İki ülke arasında “Suçluların Geri Verilmesi Antlaşması” adlı bir metin var. Bu anlaşma neden işlemiyor? Bu sorunun cevabı, Center for American Progress adlı düşünce kuruluşunun dergisinde yayımlanan, Michael Werz ve Max Hoffman’ın kaleme aldığı “The Process Behind Turkey’s Proposed Extradition of Fethullah Gülen” (Türkiye’nin Fethullah Gülen’i İade Talebinin Arkasındaki Süreç) başlıklı makalede var. İade talebinin yerine getirilmesi için gerekli süreci anlatan yazarlar ABD mevzuatından doğan engellerin nasıl aşılabileceğini anlatıyor. Yazı, ne mevzuatta, ne anlaşmada olmayan bir “durumu” dikkate sunarak, esasen bu “engellerin nasıl aşılamayacağını” ABD hükümetinin son sözü söyleme hakkını kullanırken iadeyi reddedeceğini öne sürüyor.
Bu Merkez, ABD’nin saygın düşünce kurumlarından biri olarak bilinir ve bu iki hukukçu, görüşlerini ABD Adalet Bakanlığı’na ve Kongre komisyonuna da sunmuş bulunuyorlar. Yazarlar, Türk yetkililerin darbe girişiminin arkasında ABD’nin bulunduğu ve FETÖ’nün ABD tarafından korunduğu-kollandığı kanısını dile getirdiklerini, bunun Amerikalılarda “Gülen’in adil yargılanmayacağı kanısını uyandırdığını; bu durumda bir iadenin mümkün olmayacağını” öne sürüyorlar. Yazarlar, Türk yetkililerinin bu kanıyı kuvvetle reddetmeleri gerektiğini, ancak şimdiden sonra bunun fazla bir ikna gücü olmayacağını savunuyorlar. Yazarlar bu argümanlarını Türkiye’nin Fetullah Gülen’in örgütünü yönetemez hale getirilmesi için talep ettiği “preventive detention” (engelleyici gözaltı) için de geçerli sayıyorlar.
Oysa İade Antlaşması’nda belirtilen kriterler arasında “taraftardan birinin diğerini, iadesini istediği sanığı korumakla suçlamaması” şeklinde koşul bulunmuyor. Hukuken olmamasına rağmen ABD siyaseten böyle bir ilke gözetmeye kalksa bile bu makalede iddia edildiği üzere, bu, hangi Türk yetkili tarafından dile getirilmiştir? Makalede açıklanmadığı gibi, benzeri iade aleyhtarı diğer yazılarda da bu ifade edilmiyor. Öyle, ortalıkta başı sonu olmayan bir iddia olarak bırakılıyor.

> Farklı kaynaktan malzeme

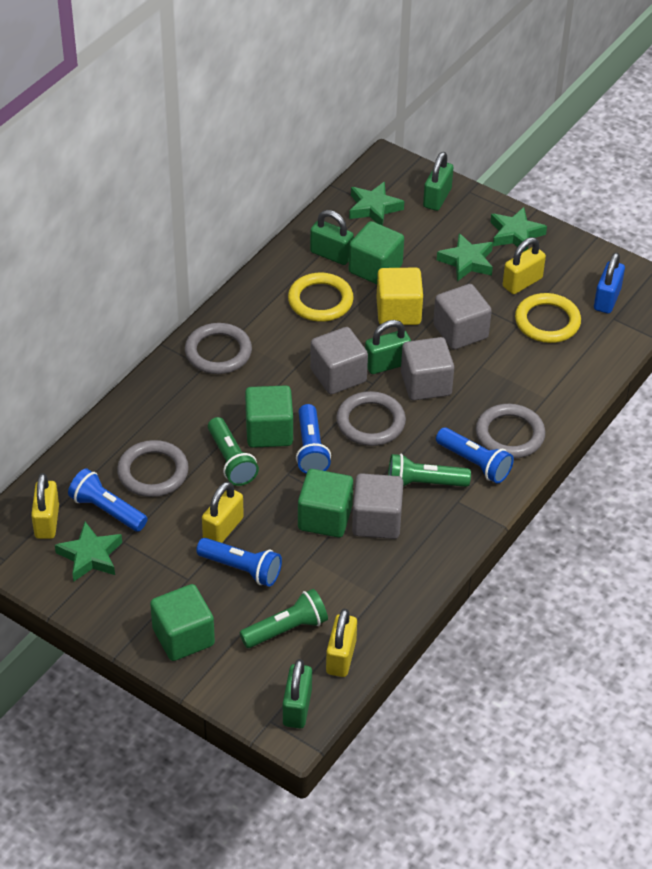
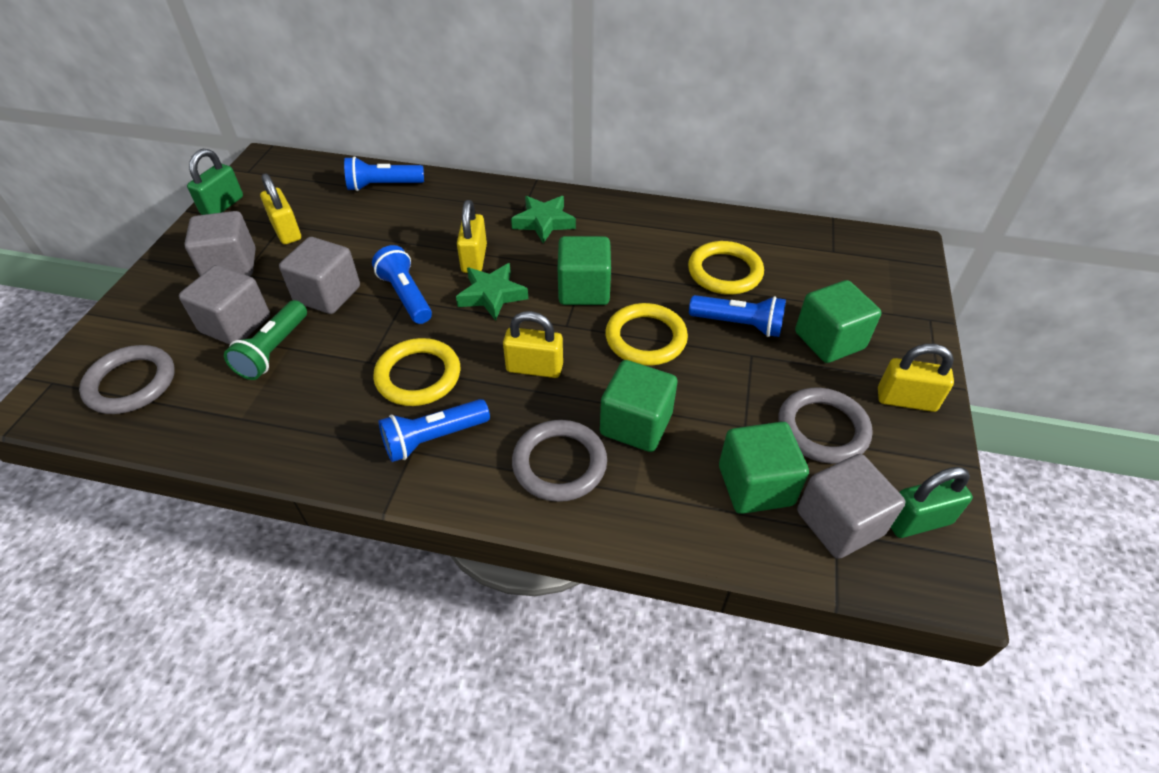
blue padlock: [594,253,625,314] = 1 -> none = 0
green flashlight: [208,417,259,486] [239,589,328,648] [388,454,471,487] = 3 -> [224,300,307,380] = 1
green padlock: [283,659,312,728] [310,210,354,265] [365,320,411,374] [423,152,453,211] = 4 -> [187,149,243,215] [890,467,973,538] = 2
green star: [55,522,122,582] [349,182,404,226] [437,233,493,281] [490,207,547,251] = 4 -> [456,263,528,321] [511,196,576,243] = 2
grey ring: [117,440,189,497] [185,323,252,374] [336,391,406,446] [476,404,545,458] = 4 -> [79,345,175,414] [512,420,607,502] [778,388,873,464] = 3
yellow cube: [377,268,423,325] = 1 -> none = 0
yellow ring: [288,273,354,322] [515,293,581,343] = 2 -> [373,338,460,406] [605,303,688,366] [688,241,764,295] = 3

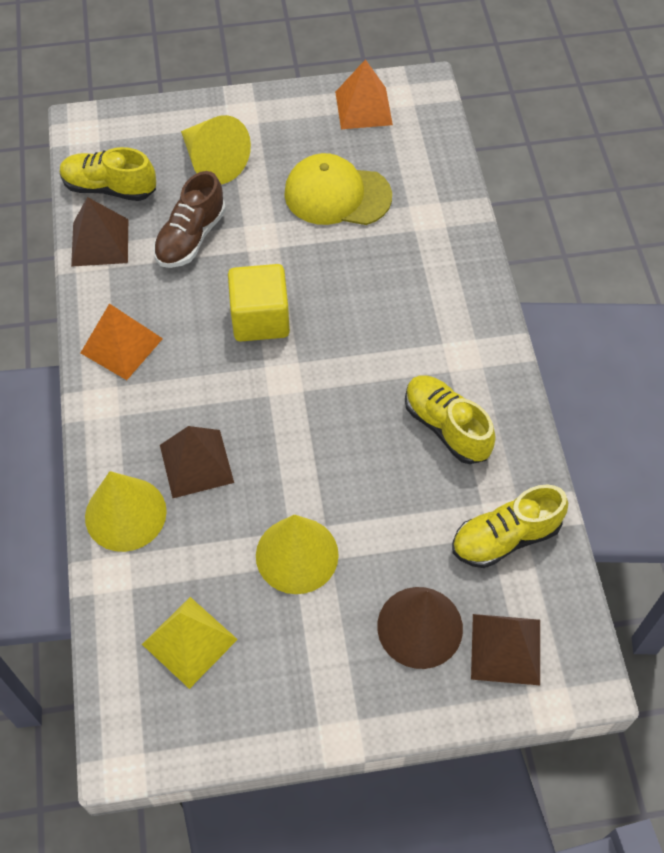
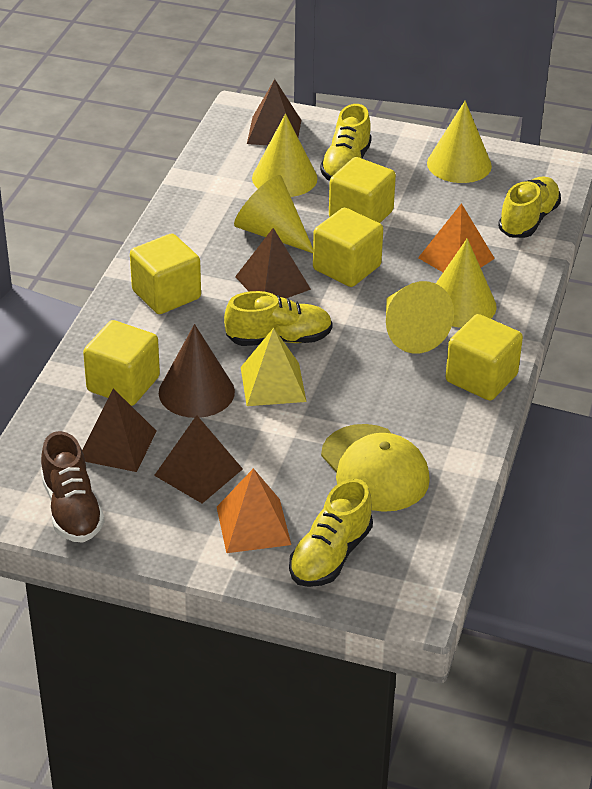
brown pyramid: [71,197,128,267] [160,426,234,498] [471,614,540,685] = 3 -> [82,388,157,472] [154,415,243,503] [235,228,311,298] [247,79,301,145] = 4
yellow cone: [85,471,167,552] [181,115,251,184] [256,514,339,594] = 3 -> [234,175,313,253] [252,114,318,197] [386,281,454,353] [427,101,492,183] [436,238,497,327] = 5
yellow cube: [228,264,290,342] = 1 -> [83,320,160,406] [130,233,201,314] [313,208,383,287] [329,157,396,223] [445,314,523,400] = 5
yellow shoe: [60,147,156,201] [405,375,496,464] [452,485,568,568] = 3 -> [224,291,333,346] [289,479,373,587] [320,104,372,181] [498,176,561,238] = 4

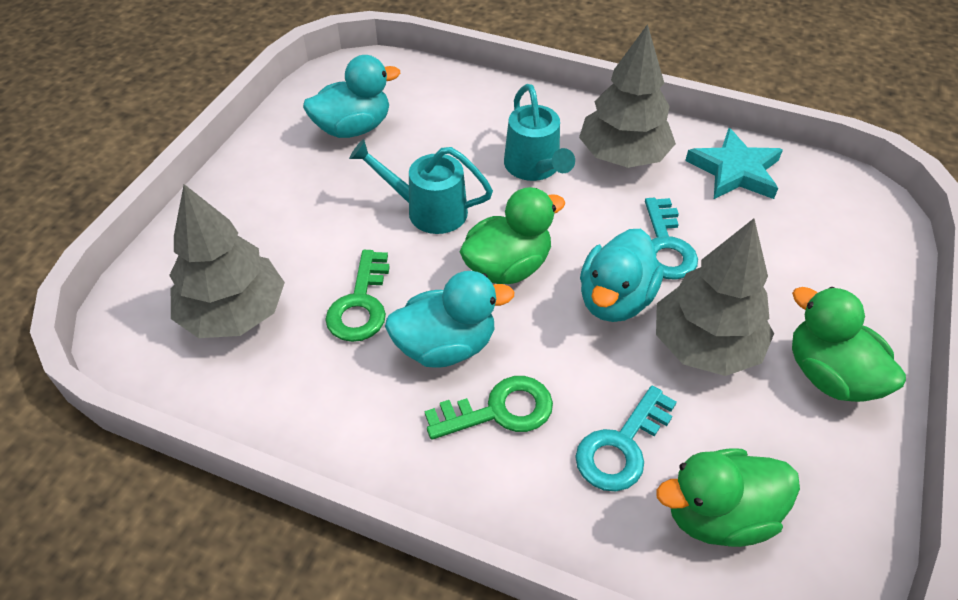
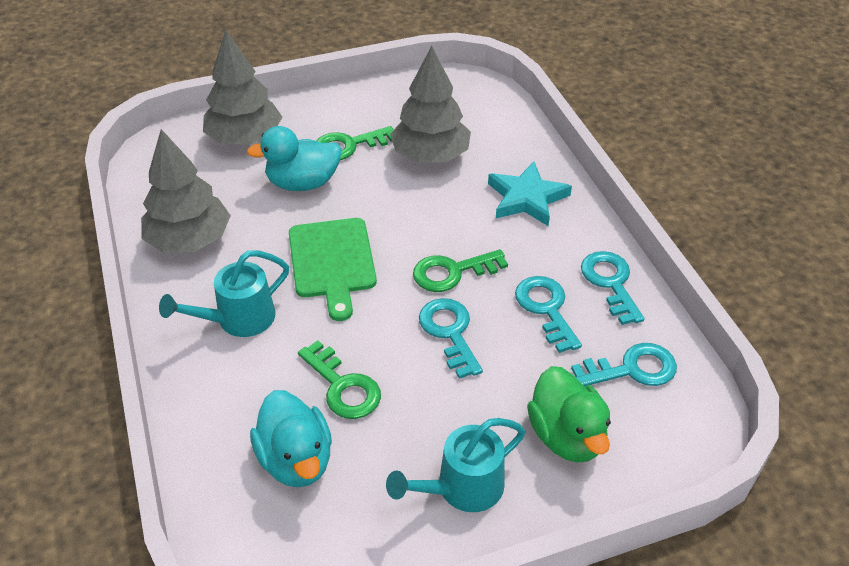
green cutting board: none = 0 -> [289,218,377,321] = 1
green duck: [459,187,565,284] [656,448,800,547] [792,287,906,402] = 3 -> [527,366,611,462] = 1
green key: [325,250,390,342] [425,376,553,440] = 2 -> [298,340,381,419] [317,126,394,160] [413,249,508,292] = 3
turquoise duck: [303,55,400,138] [385,271,515,368] [580,229,663,322] = 3 -> [247,126,342,191] [250,390,332,487] = 2
turquoise key: [575,386,677,491] [645,198,698,280] = 2 -> [419,298,483,379] [515,276,582,353] [571,343,677,386] [581,251,645,325] = 4

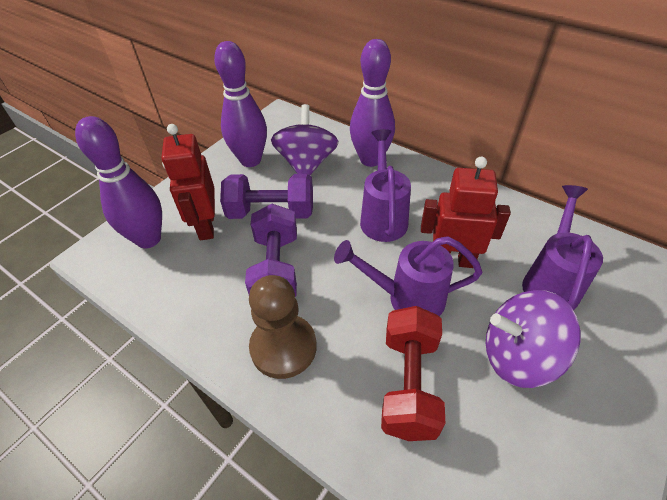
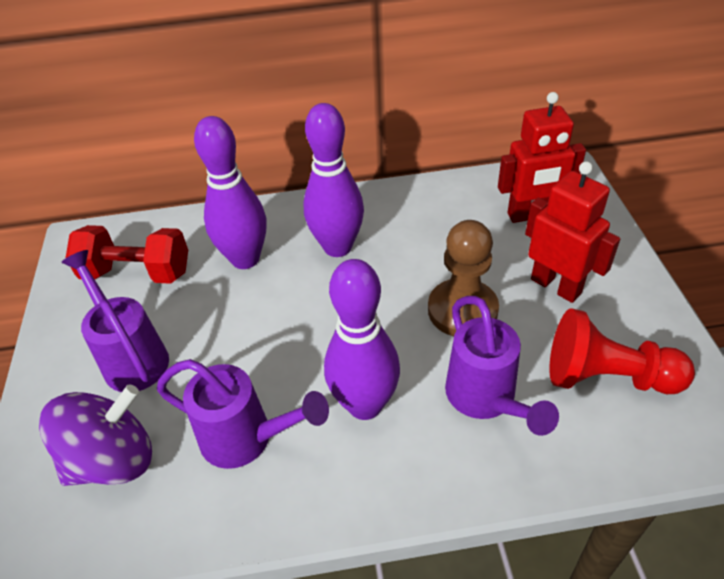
purple dumbbell: [220,174,313,219] [245,204,297,297] = 2 -> none = 0
purple spinning top: [271,104,339,175] [486,290,581,388] = 2 -> [39,385,152,486] = 1
red pawn: none = 0 -> [550,308,695,394] = 1

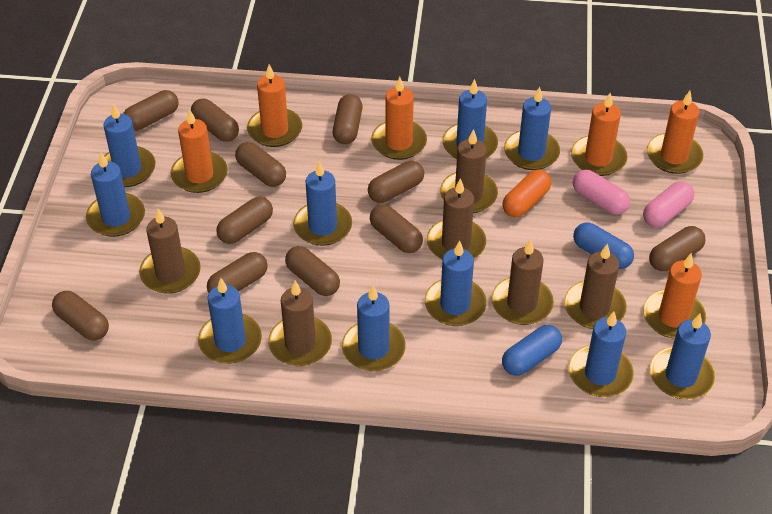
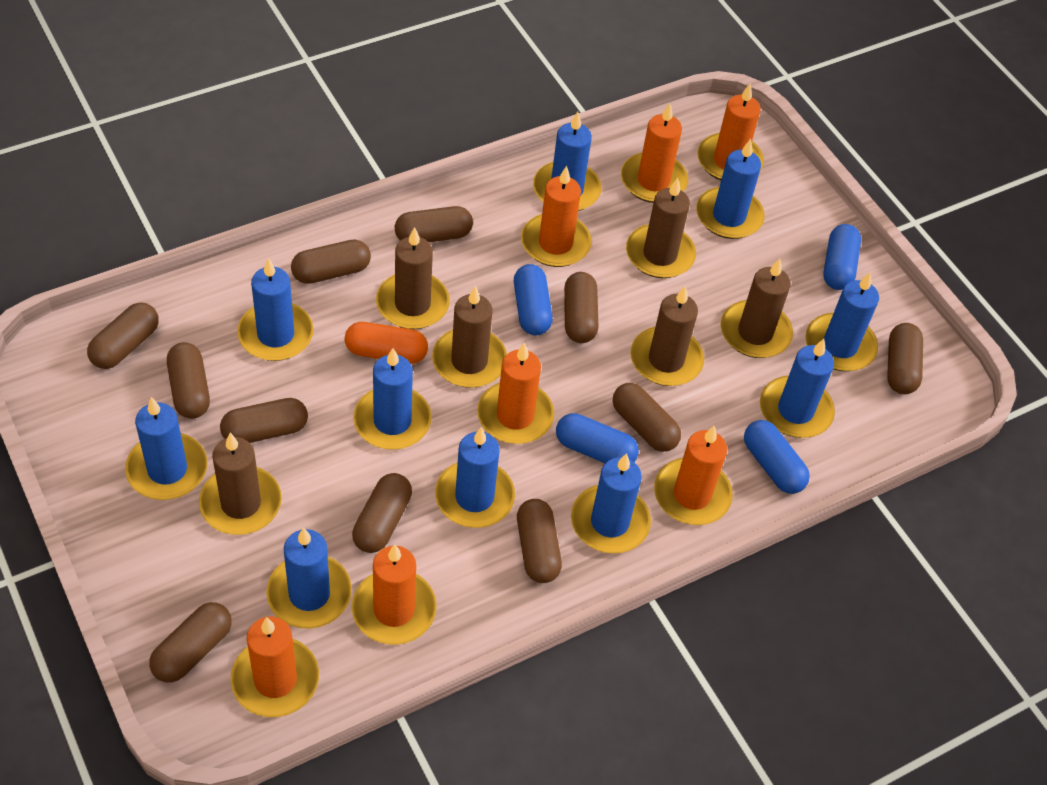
blue capsule: [502,325,562,376] [573,222,634,269] = 2 -> [514,264,553,336] [556,413,639,463] [744,420,810,494] [823,224,861,290] = 4
orange candle: [171,109,228,193] [247,65,302,147] [371,77,427,160] [571,93,628,176] [643,253,706,339] [647,91,704,174] = 6 -> [230,616,319,717] [352,544,437,645] [477,343,554,444] [521,166,592,267] [621,103,688,203] [654,426,733,525] [697,83,764,180] = 7
pink capsule: [573,170,630,215] [643,181,694,227] = 2 -> none = 0

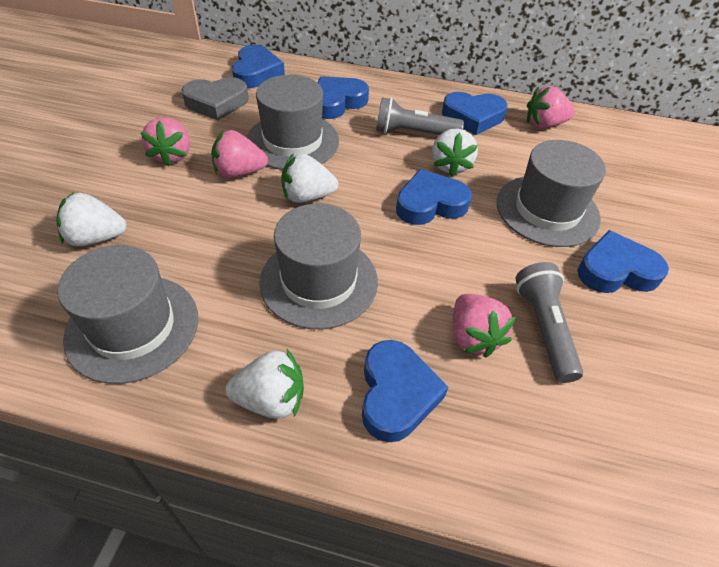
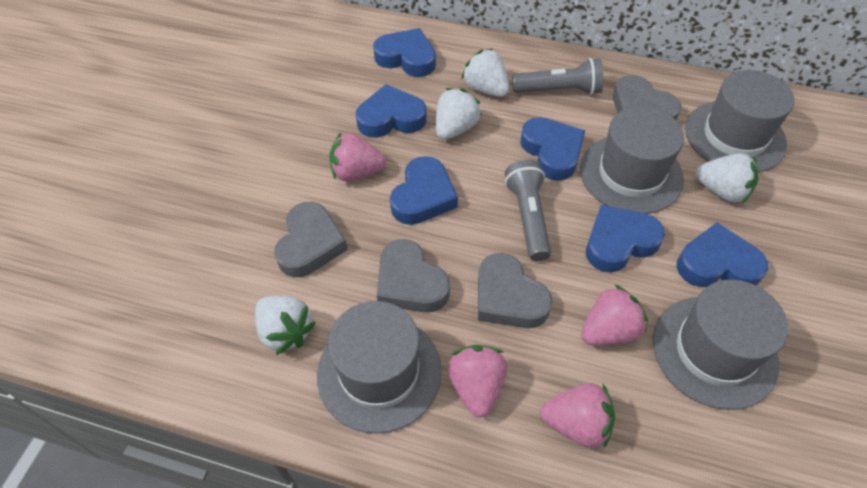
grey heart: [181,77,249,120] = 1 -> [274,202,348,277] [377,239,450,313] [478,253,553,328] [613,75,681,121] = 4

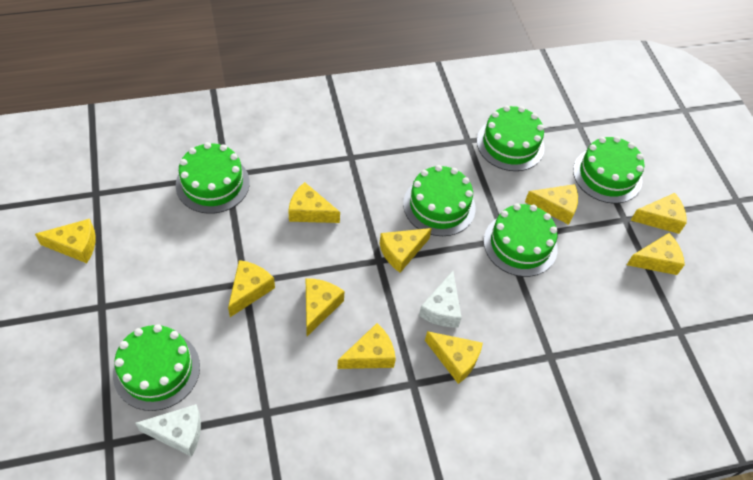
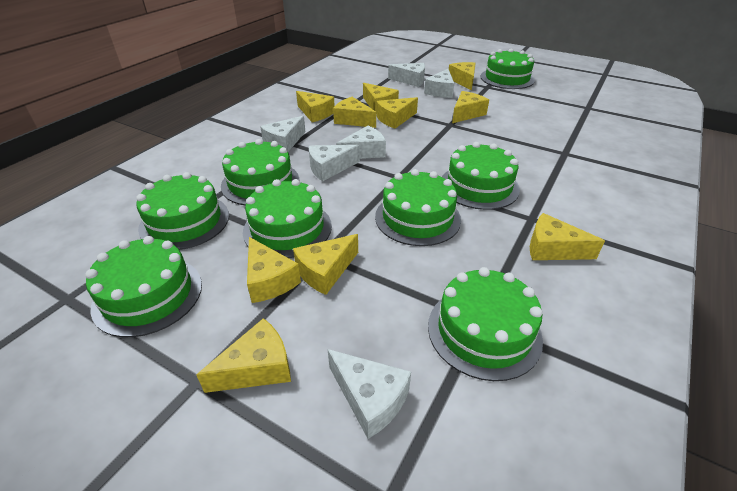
green cake: [113,324,200,411] [176,142,250,214] [403,165,476,236] [477,105,545,171] [484,203,558,277] [573,136,645,204] = 6 -> [85,236,202,337] [136,172,229,250] [221,139,299,206] [243,179,332,258] [375,169,461,246] [428,267,543,381] [442,142,520,210] [480,49,535,89] = 8
white cheese: [135,404,201,457] [419,271,462,327] = 2 -> [260,116,306,152] [309,145,360,181] [328,349,411,439] [336,125,386,159] [388,63,425,87] [424,69,454,98] = 6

Lakin iade konusunda hukukî olmayan argümanlar, siyasî değeri bile bulunmayan suçlamalar bir işe yarıyor: iddia edilen ABD-aleyhtarı, ABD’yi Türkiye’deki her türlü terör belasının arkasındaki patron sayma tutumu yaygınlaşıyor; pekişiyor. Yetkililer böyle bir şey söylemiyorlar; ama onların dışındaki hemen herkes, ABD’de bulunmuş, orada eğitim görmüş ve çalışmış kişiler arasında bile bu kanıyı paylaşanların oranı hızla artıyor.
Olgu ile algı arasındaki farkı Amerikalı diplomatlar bilmiyor mu?